課題: 次の行をすべて、一字一句変えずにもう一度書き出してください。

提供された行:
____________

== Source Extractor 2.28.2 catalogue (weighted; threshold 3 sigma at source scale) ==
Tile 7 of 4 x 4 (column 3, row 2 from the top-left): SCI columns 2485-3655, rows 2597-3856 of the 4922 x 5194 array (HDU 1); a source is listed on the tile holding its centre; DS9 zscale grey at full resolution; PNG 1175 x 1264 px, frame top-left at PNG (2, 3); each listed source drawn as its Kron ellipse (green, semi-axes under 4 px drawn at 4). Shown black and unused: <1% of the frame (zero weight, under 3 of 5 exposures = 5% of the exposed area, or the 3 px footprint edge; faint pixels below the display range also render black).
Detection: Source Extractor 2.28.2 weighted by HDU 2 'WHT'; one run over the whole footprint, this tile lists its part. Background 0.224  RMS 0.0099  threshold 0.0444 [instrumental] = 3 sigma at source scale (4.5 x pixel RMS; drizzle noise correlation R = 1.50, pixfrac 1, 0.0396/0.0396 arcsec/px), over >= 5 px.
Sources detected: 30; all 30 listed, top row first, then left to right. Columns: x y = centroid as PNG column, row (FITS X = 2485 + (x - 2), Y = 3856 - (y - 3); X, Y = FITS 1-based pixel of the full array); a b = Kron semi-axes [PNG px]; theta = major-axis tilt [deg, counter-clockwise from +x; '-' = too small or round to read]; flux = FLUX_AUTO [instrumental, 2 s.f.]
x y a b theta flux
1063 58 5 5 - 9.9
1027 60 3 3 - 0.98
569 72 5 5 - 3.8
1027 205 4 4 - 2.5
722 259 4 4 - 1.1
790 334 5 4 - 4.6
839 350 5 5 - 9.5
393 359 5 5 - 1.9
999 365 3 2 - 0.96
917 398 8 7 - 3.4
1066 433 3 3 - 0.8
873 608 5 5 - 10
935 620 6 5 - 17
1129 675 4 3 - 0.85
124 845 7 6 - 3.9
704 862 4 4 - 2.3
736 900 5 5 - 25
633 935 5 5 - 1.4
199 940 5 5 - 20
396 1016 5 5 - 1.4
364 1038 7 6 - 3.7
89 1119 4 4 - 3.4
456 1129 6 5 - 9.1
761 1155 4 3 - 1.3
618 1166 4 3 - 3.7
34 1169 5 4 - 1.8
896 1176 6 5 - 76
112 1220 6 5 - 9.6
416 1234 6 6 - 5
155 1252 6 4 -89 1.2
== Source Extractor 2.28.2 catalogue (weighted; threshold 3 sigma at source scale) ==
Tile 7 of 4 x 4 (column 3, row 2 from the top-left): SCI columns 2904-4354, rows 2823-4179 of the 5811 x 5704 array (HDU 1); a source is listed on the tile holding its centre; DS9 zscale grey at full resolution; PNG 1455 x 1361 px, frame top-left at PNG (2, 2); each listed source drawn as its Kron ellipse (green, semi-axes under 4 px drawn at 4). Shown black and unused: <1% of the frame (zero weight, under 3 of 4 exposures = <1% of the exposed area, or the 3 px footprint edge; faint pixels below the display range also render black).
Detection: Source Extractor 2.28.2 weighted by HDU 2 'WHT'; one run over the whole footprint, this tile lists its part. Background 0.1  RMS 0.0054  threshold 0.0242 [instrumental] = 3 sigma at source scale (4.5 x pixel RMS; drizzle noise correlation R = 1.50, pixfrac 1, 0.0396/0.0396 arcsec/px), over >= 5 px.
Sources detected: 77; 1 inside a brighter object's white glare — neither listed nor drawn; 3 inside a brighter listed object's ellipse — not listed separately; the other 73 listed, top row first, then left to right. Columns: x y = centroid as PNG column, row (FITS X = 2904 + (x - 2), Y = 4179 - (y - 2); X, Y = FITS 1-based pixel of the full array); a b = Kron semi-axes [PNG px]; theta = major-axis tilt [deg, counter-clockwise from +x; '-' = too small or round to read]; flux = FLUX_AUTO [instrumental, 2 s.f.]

____________

解答:
== Source Extractor 2.28.2 catalogue (weighted; threshold 3 sigma at source scale) ==
Tile 7 of 4 x 4 (column 3, row 2 from the top-left): SCI columns 2485-3655, rows 2597-3856 of the 4922 x 5194 array (HDU 1); a source is listed on the tile holding its centre; DS9 zscale grey at full resolution; PNG 1175 x 1264 px, frame top-left at PNG (2, 3); each listed source drawn as its Kron ellipse (green, semi-axes under 4 px drawn at 4). Shown black and unused: <1% of the frame (zero weight, under 3 of 5 exposures = 5% of the exposed area, or the 3 px footprint edge; faint pixels below the display range also render black).
Detection: Source Extractor 2.28.2 weighted by HDU 2 'WHT'; one run over the whole footprint, this tile lists its part. Background 0.224  RMS 0.0099  threshold 0.0444 [instrumental] = 3 sigma at source scale (4.5 x pixel RMS; drizzle noise correlation R = 1.50, pixfrac 1, 0.0396/0.0396 arcsec/px), over >= 5 px.
Sources detected: 30; all 30 listed, top row first, then left to right. Columns: x y = centroid as PNG column, row (FITS X = 2485 + (x - 2), Y = 3856 - (y - 3); X, Y = FITS 1-based pixel of the full array); a b = Kron semi-axes [PNG px]; theta = major-axis tilt [deg, counter-clockwise from +x; '-' = too small or round to read]; flux = FLUX_AUTO [instrumental, 2 s.f.]
x y a b theta flux
1063 58 5 5 - 9.9
1027 60 3 3 - 0.98
569 72 5 5 - 3.8
1027 205 4 4 - 2.5
722 259 4 4 - 1.1
790 334 5 4 - 4.6
839 350 5 5 - 9.5
393 359 5 5 - 1.9
999 365 3 2 - 0.96
917 398 8 7 - 3.4
1066 433 3 3 - 0.8
873 608 5 5 - 10
935 620 6 5 - 17
1129 675 4 3 - 0.85
124 845 7 6 - 3.9
704 862 4 4 - 2.3
736 900 5 5 - 25
633 935 5 5 - 1.4
199 940 5 5 - 20
396 1016 5 5 - 1.4
364 1038 7 6 - 3.7
89 1119 4 4 - 3.4
456 1129 6 5 - 9.1
761 1155 4 3 - 1.3
618 1166 4 3 - 3.7
34 1169 5 4 - 1.8
896 1176 6 5 - 76
112 1220 6 5 - 9.6
416 1234 6 6 - 5
155 1252 6 4 -89 1.2
== Source Extractor 2.28.2 catalogue (weighted; threshold 3 sigma at source scale) ==
Tile 7 of 4 x 4 (column 3, row 2 from the top-left): SCI columns 2904-4354, rows 2823-4179 of the 5811 x 5704 array (HDU 1); a source is listed on the tile holding its centre; DS9 zscale grey at full resolution; PNG 1455 x 1361 px, frame top-left at PNG (2, 2); each listed source drawn as its Kron ellipse (green, semi-axes under 4 px drawn at 4). Shown black and unused: <1% of the frame (zero weight, under 3 of 4 exposures = <1% of the exposed area, or the 3 px footprint edge; faint pixels below the display range also render black).
Detection: Source Extractor 2.28.2 weighted by HDU 2 'WHT'; one run over the whole footprint, this tile lists its part. Background 0.1  RMS 0.0054  threshold 0.0242 [instrumental] = 3 sigma at source scale (4.5 x pixel RMS; drizzle noise correlation R = 1.50, pixfrac 1, 0.0396/0.0396 arcsec/px), over >= 5 px.
Sources detected: 77; 1 inside a brighter object's white glare — neither listed nor drawn; 3 inside a brighter listed object's ellipse — not listed separately; the other 73 listed, top row first, then left to right. Columns: x y = centroid as PNG column, row (FITS X = 2904 + (x - 2), Y = 4179 - (y - 2); X, Y = FITS 1-based pixel of the full array); a b = Kron semi-axes [PNG px]; theta = major-axis tilt [deg, counter-clockwise from +x; '-' = too small or round to read]; flux = FLUX_AUTO [instrumental, 2 s.f.]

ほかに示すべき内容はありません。